Some, but not all, cancers live by the clock as well, and researchers are trying to exploit their daily rhythms. When Joshua Rubin, a neuro-oncologist at Washington University School of Medicine in St. Louis, and his colleagues wanted to launch a chronotherapy clinical trial on a common and deadly form of brain tumour known as glioblastoma, they needed to check how the cancer behaved over time. So his team engineered cells from patient tumours to express luciferase — the protein that makes fireflies glow — every time core clock genes switched on.

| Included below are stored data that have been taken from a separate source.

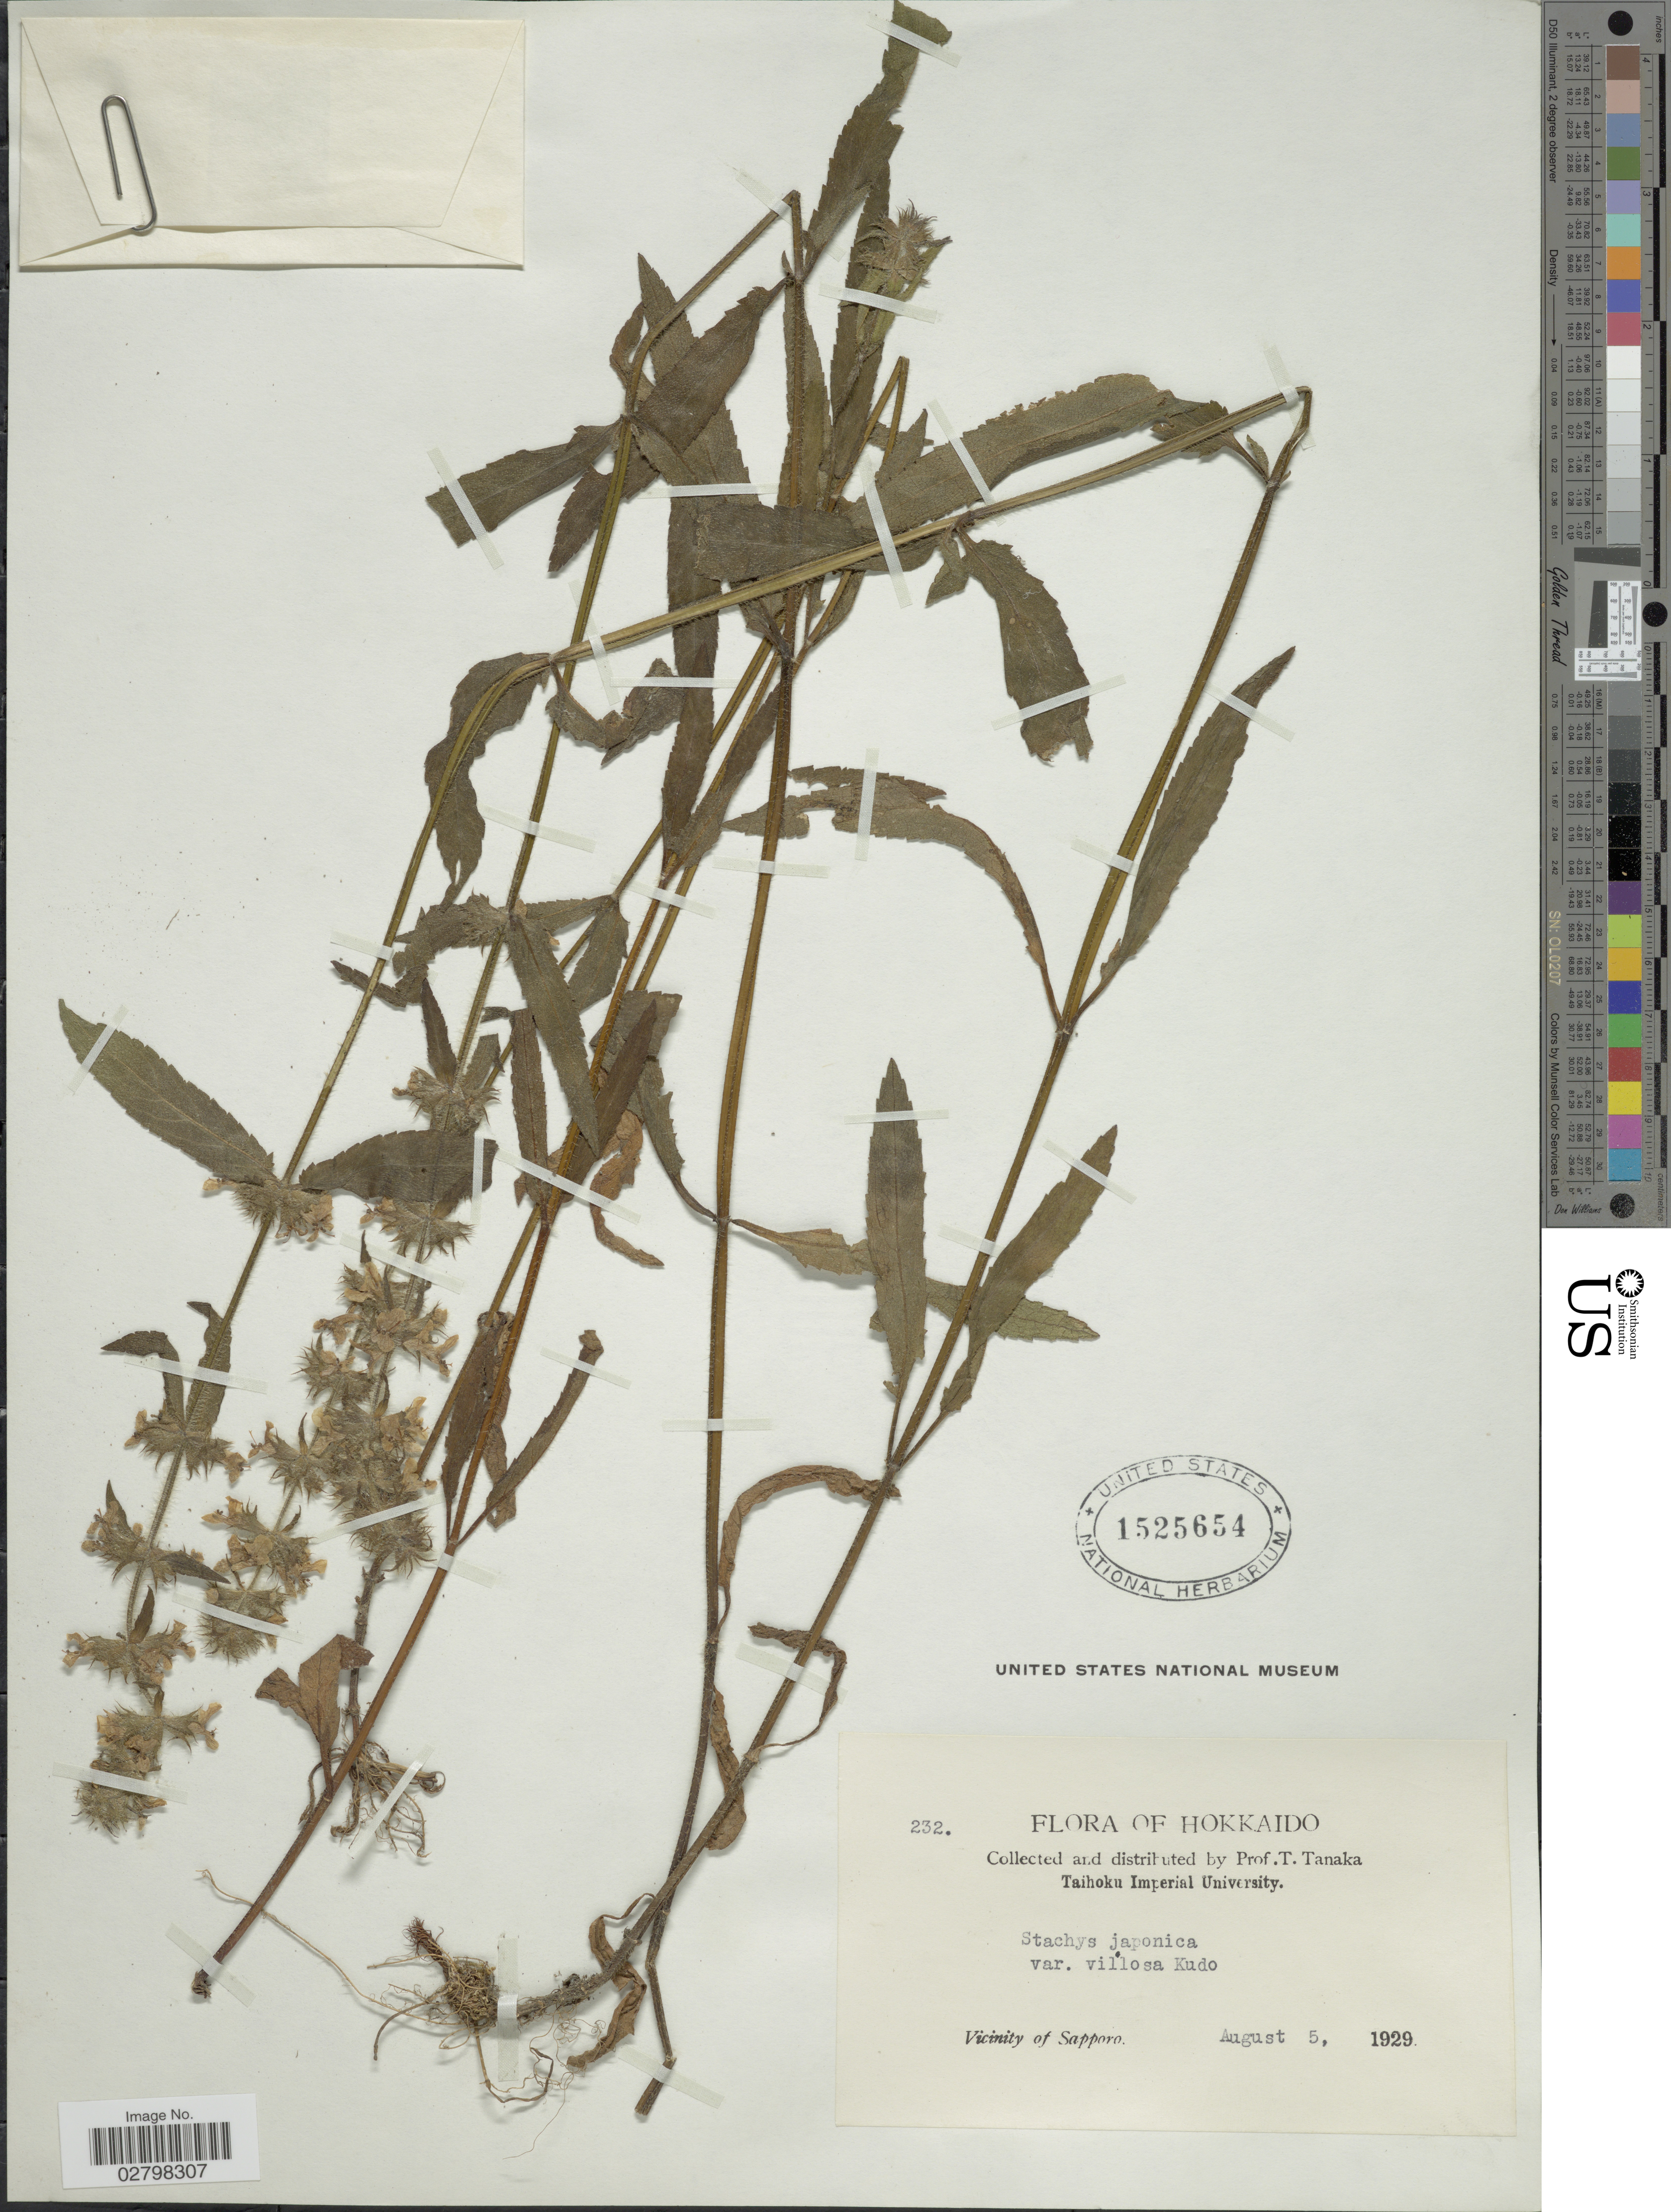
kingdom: Plantae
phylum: Tracheophyta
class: Magnoliopsida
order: Lamiales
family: Lamiaceae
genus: Stachys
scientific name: Stachys japonica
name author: Miq.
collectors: T. Tanaka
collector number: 232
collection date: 1929-08-05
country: Japan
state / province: Hokkaidō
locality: Vicinity of Sapporo.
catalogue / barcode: US 1525654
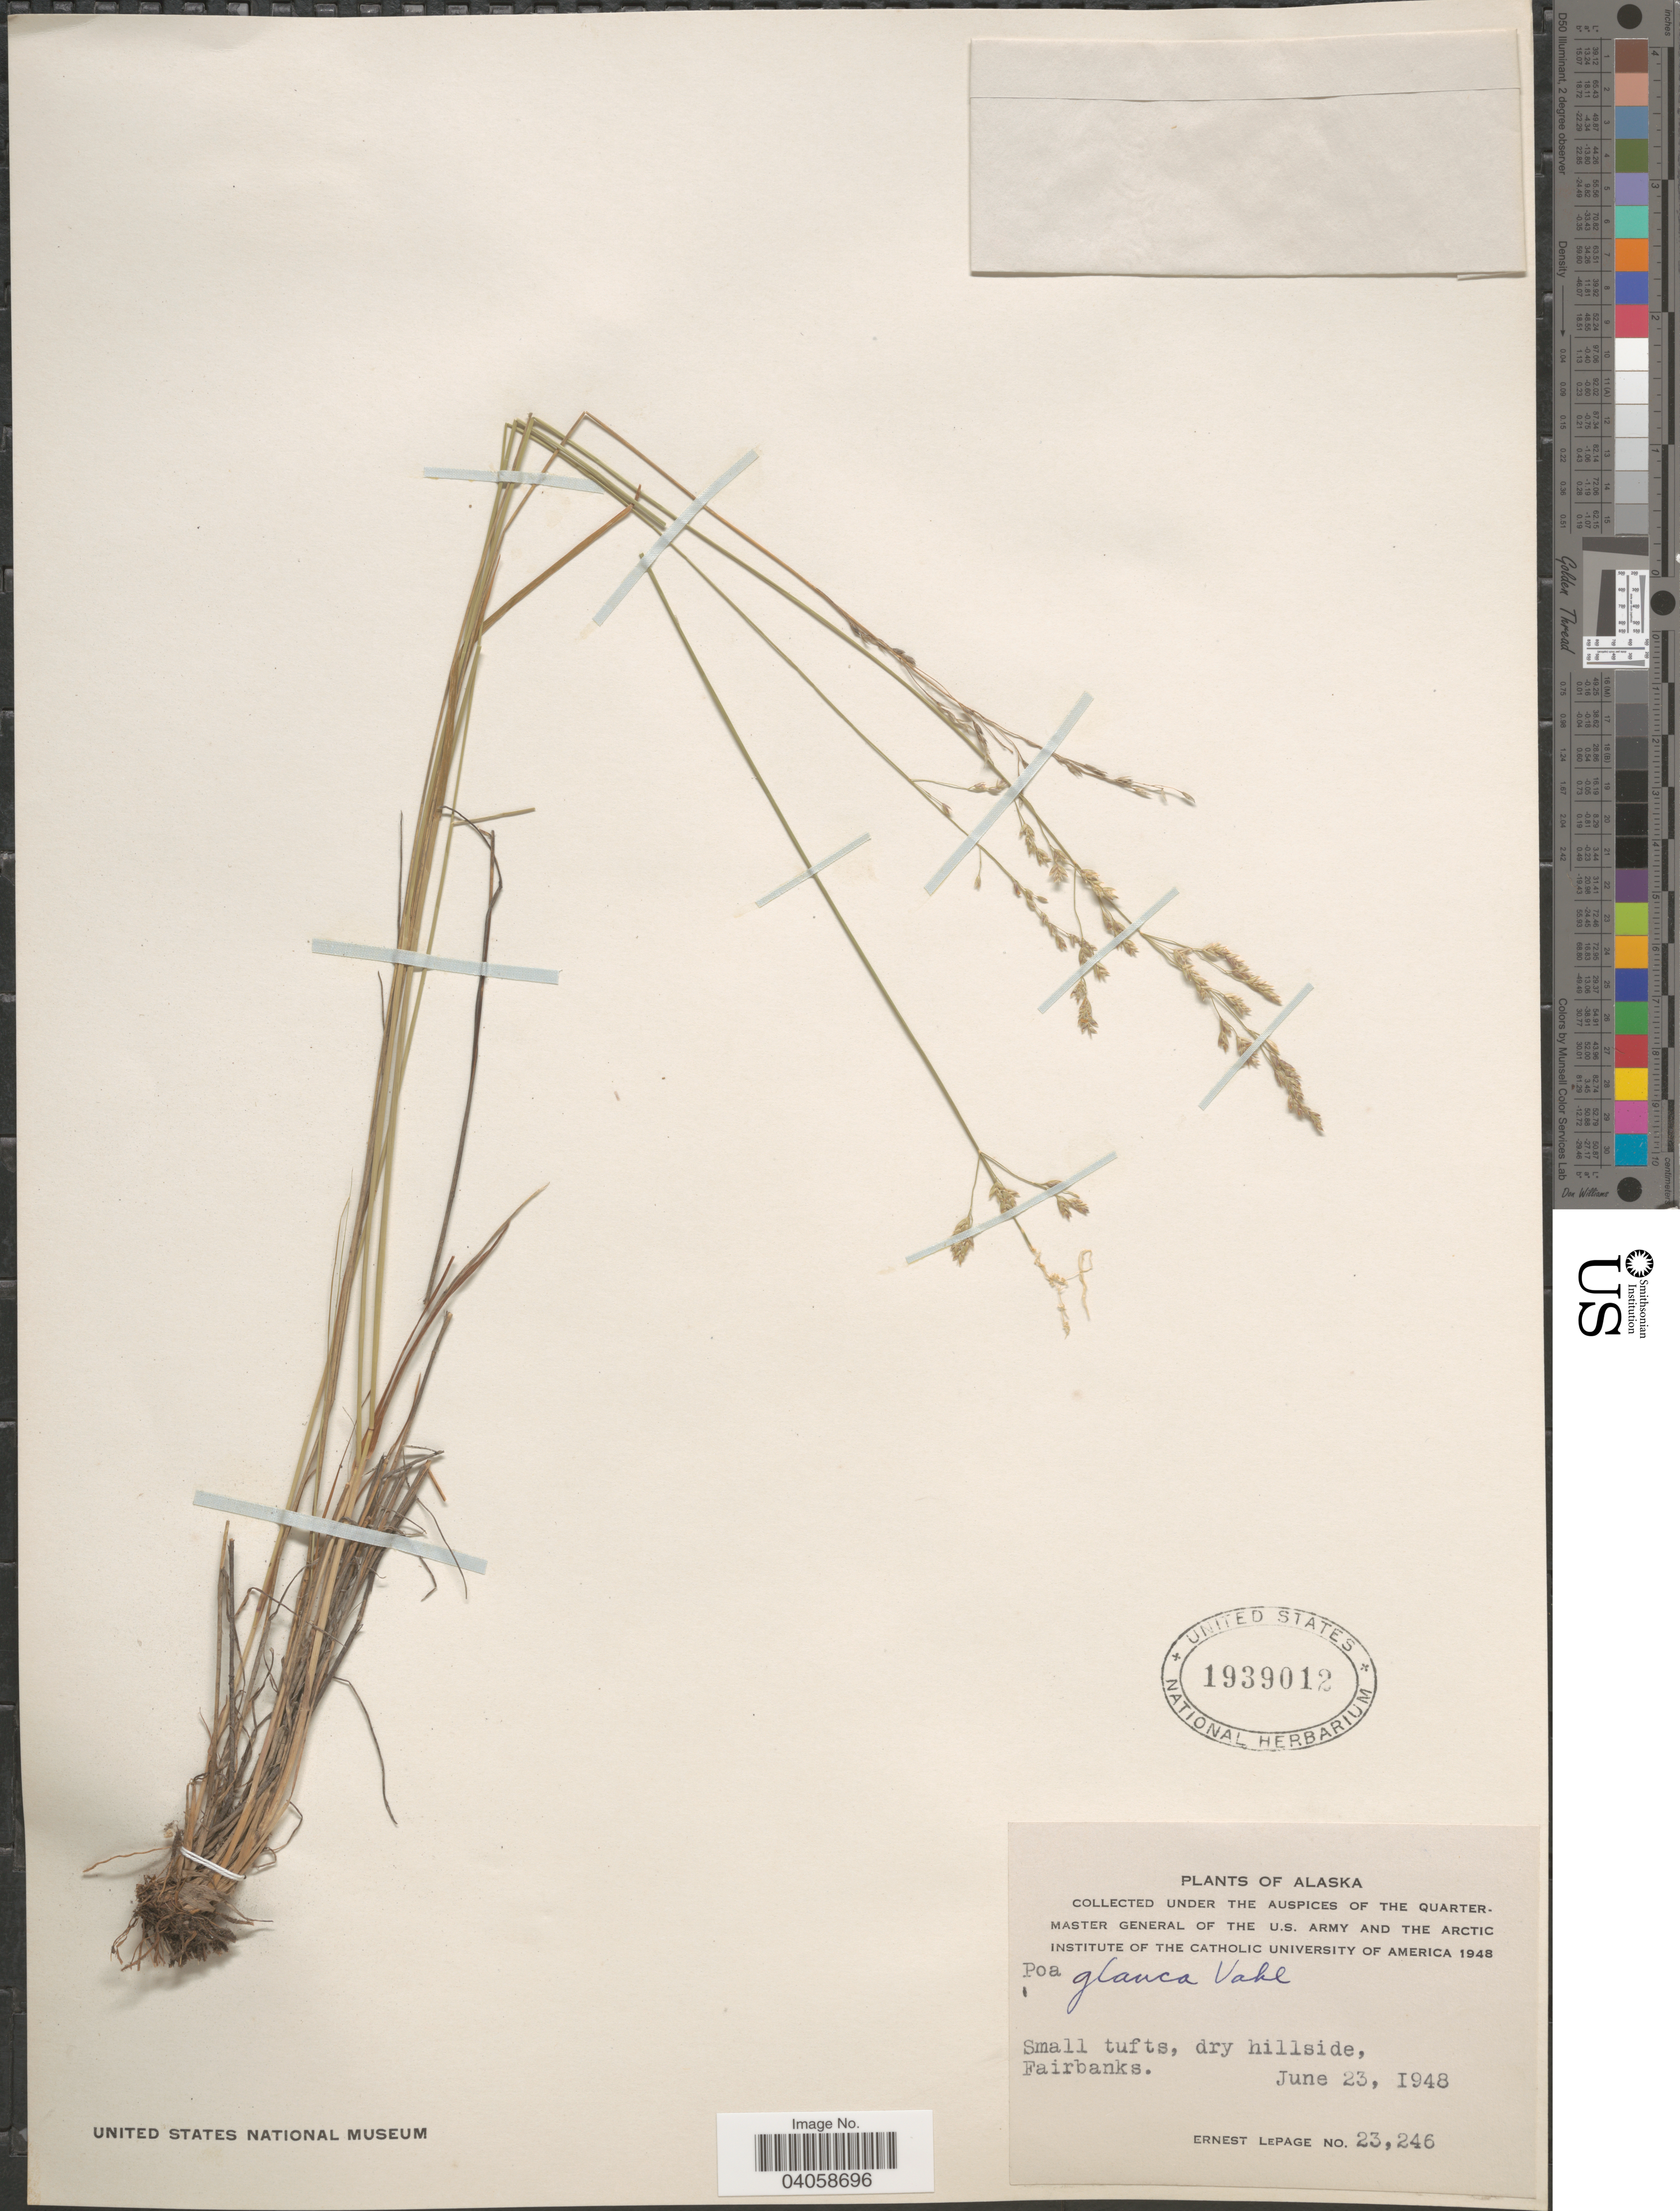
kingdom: Plantae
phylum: Tracheophyta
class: Liliopsida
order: Poales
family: Poaceae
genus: Poa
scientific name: Poa glauca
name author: Vahl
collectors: E. Lepage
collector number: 23246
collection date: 1948-06-23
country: United States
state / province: Alaska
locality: Dry hillside, Fairbanks.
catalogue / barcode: US 1939012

Then they watched. “It was so dynamic,” says Rubin. “Lights go on, lights go off. Lights go on, lights go off.” The team started treating the tumour cells with drugs at different times in the cells’ cycle and found that they were most sensitive to an oral drug, temozolomide, near the daily peak in expression of the core clock gene Bmal1. If patients could be directed to take this pill — part of the standard glioblastoma treatment — at the time of peak Bmal1 expression, the drug might be more effective, Rubin reasoned.

The trial is the first to apply chronotherapy in glioblastoma, and the only current trial in the United States that accounts for the circadian clock in cancer. A few previous US trials hinted that chronotherapy could be beneficial in treating ovarian, breast and non-small-cell lung cancers.